Не дом ненавидела Доун — ей невыносимо было сознавать, что сам побудительный мотив, сама необходимость иметь дом (заправлять постели, накрывать на стол, гладить занавески, организовывать праздники, намечать дела на неделю и распределять свои силы) разлетелась на куски вместе с магазином Хэмлина; густая наполненность ее дней, плавная регулярность, определявшая течение их жизни, осталась в ее душе лишь иллюзией, неправдоподобной, недостижимой фантазией — насмешкой, в сущности, ибо для любой другой олд-римрокской семьи она была реальностью. Об этом ему говорили не только бесчисленные воспоминания — в верхнем ящике его офисного стола у него всегда под рукой лежал десятилетней давности экземпляр «Денвиль-Рэндольф курьер», где на первой странице была статья о Доун и ее бизнесе. Она согласилась дать интервью только при условии, что журналист ни словом не обмолвится о ее титуле «Мисс Нью-Джерси-1949». Журналист обещал, и статья появилась под шапкой «Олд-римрокская жительница считает, что ей повезло, потому что она любит свое дело». И каждый раз, как он брал статью в руки, ее заключительные строки, при всей их безыскусности, пробуждали в нем чувство гордости за жену: «„Это счастье — заниматься любимым делом и добиваться в нем успеха“, — говорит миссис Лейвоу».
Статья в «Курьере» свидетельствует как раз о том, как сильно она когда-то любила дом и всю их жизнь. На фотографии она стоит перед камином, на котором выстроены в ряд оловянные блюда; пальцы прижатых к груди изящных рук красиво переплетены; белый свитер с высоким воротом, кремовый жакет, прическа «под пажа» — вид несколько простенький, но милый; под фотографией написано: «Миссис Лейвоу, бывшая „Мисс Нью-Джерси-1949“, с удовольствием живет в доме, которому 170 лет, олицетворяющем, как она говорит, ценности ее семьи». Когда Доун в ярости позвонила в газету, журналист ответил, что не нарушил слова и в тексте конкурс красоты не упоминается, это редактор втиснул «Мисс Нью-Джерси» в подпись под снимком.

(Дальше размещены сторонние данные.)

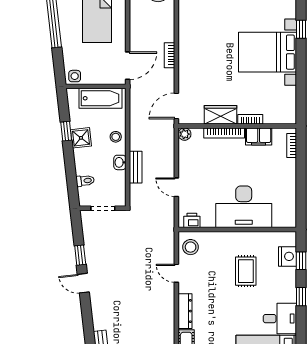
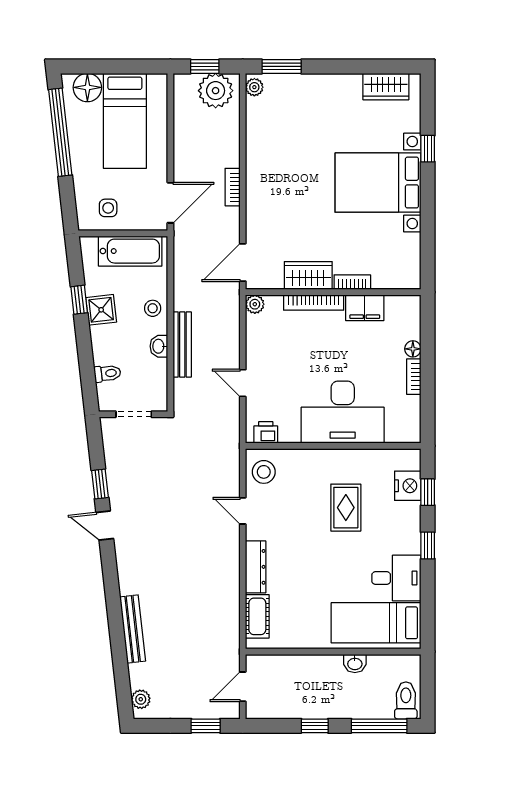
side table: (75, 76) -> (108, 208), moved
bookcase: (292, 145) -> (414, 377), moved
floor lamp: (291, 164) -> (413, 349), added
bench: (136, 167) -> (182, 345), width x1.36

Нет, она не ненавидела дом, конечно, нет; и, во всяком случае, это не имело значения. Важно было одно — чтобы она оправилась от потрясения, пришла в себя; подумаешь — пару раз неловко высказалась на людях. Главное — она уже чувствовала себя лучше. Наверное, ему было немножко не по себе оттого, что к своему исцелению она шла путем такой самонастройки, в которой он лично не чувствовал регенерирующей силы и которая не вызывала у него чистосердечного одобрения — даже казалась немного обидной. Он не смог бы никому сказать — а тем более убедить самого себя, — что сейчас ему ненавистно то, что он когда-то любил…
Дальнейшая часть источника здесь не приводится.